[Records from a data source]
==*==
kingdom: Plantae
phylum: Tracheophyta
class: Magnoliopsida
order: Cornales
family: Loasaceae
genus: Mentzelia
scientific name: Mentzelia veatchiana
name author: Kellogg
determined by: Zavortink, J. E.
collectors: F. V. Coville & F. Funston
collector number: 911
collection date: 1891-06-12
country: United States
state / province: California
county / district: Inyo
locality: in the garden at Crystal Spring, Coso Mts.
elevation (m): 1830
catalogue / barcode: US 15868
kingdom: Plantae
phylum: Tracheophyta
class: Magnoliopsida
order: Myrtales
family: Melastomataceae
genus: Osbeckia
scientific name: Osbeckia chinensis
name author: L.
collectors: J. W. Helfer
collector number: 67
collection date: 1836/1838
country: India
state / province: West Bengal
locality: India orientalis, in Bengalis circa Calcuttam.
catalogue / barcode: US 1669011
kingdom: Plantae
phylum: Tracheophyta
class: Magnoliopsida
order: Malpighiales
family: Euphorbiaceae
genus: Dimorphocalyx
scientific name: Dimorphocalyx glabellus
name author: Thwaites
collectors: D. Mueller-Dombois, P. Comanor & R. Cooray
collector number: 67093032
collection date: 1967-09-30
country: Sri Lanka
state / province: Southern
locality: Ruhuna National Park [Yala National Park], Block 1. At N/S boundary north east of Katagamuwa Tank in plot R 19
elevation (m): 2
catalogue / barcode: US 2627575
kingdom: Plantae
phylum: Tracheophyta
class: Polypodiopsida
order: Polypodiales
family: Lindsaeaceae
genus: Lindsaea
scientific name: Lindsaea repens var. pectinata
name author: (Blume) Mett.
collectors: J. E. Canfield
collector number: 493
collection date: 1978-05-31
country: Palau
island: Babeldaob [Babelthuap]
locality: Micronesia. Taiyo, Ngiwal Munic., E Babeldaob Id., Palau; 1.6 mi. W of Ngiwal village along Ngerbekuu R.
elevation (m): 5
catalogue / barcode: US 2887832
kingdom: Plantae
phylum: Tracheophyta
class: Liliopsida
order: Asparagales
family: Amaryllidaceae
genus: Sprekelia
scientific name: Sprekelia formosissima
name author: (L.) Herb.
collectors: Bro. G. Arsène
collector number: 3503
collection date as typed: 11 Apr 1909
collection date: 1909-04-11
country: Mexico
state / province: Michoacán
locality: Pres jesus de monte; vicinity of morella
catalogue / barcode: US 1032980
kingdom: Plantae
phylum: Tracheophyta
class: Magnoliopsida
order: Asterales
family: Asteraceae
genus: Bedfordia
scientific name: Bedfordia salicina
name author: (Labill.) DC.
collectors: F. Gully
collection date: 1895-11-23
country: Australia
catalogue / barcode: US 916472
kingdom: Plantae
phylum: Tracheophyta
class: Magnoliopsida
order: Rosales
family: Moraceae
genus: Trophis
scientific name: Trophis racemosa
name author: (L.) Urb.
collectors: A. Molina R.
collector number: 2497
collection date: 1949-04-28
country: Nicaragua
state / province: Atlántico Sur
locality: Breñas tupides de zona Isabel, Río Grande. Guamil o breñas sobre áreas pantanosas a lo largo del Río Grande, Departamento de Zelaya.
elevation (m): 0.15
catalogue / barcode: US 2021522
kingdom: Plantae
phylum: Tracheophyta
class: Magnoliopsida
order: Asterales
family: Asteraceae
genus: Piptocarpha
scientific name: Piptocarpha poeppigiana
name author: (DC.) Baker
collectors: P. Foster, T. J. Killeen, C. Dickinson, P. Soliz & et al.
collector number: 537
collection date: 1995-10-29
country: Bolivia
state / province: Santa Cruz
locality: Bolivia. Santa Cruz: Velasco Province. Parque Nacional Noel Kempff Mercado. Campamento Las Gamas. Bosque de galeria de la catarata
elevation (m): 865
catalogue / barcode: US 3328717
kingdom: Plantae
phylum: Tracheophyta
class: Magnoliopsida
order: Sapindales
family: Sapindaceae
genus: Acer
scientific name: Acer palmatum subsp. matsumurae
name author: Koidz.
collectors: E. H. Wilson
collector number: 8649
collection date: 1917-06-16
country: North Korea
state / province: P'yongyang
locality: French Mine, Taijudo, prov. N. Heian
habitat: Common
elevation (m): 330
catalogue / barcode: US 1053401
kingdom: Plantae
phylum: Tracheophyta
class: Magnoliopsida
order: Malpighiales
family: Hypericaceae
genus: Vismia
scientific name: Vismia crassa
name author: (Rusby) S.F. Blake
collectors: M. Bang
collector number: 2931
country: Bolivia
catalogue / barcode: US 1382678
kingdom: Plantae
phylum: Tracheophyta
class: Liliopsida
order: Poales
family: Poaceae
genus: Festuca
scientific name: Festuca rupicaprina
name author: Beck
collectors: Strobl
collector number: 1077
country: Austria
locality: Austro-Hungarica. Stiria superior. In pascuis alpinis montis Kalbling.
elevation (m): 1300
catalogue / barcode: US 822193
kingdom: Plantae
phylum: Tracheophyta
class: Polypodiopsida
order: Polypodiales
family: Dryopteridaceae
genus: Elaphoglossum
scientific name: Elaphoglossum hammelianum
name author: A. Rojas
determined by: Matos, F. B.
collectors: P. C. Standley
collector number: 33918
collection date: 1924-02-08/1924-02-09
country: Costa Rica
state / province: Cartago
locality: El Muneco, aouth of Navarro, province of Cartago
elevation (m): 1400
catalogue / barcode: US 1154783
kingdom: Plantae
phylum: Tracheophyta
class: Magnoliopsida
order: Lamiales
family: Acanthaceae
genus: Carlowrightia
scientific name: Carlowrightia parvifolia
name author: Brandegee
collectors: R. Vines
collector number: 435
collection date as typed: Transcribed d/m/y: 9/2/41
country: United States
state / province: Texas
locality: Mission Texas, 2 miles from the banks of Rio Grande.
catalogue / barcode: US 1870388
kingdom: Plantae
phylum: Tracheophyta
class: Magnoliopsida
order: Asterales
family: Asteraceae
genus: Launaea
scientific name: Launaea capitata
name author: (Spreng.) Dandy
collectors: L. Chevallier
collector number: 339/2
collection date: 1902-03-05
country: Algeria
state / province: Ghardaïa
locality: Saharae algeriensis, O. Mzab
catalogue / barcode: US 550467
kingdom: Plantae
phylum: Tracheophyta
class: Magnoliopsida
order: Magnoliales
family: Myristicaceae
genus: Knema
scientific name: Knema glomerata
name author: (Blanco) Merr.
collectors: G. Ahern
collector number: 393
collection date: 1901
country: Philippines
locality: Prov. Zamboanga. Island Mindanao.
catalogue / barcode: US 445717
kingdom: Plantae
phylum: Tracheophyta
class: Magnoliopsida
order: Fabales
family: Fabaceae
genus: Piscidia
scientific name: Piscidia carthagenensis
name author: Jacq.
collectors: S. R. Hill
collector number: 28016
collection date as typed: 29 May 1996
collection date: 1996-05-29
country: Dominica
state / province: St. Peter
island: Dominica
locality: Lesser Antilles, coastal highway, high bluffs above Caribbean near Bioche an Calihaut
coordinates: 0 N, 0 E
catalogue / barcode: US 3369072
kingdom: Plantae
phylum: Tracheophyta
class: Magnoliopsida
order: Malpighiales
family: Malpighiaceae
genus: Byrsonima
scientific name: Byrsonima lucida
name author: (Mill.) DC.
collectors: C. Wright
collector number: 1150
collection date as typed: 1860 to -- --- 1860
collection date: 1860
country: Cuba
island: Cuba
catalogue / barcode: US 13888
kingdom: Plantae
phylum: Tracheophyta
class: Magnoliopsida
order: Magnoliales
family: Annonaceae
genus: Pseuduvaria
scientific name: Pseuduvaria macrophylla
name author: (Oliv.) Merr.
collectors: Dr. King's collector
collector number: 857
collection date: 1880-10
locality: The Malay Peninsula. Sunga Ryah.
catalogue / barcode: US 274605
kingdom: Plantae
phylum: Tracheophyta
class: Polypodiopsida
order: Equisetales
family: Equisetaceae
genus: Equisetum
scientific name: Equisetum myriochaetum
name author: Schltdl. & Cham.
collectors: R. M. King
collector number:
==*==
What to produce.
Rewrite everything from the line containing "order: Equisetales" down to the end of the lines, substituting "taxon name" for "scientific name" and leaving everything else unchanged.

Answer in full.
order: Equisetales
family: Equisetaceae
genus: Equisetum
taxon name: Equisetum myriochaetum
name author: Schltdl. & Cham.
collectors: R. M. King
collector number:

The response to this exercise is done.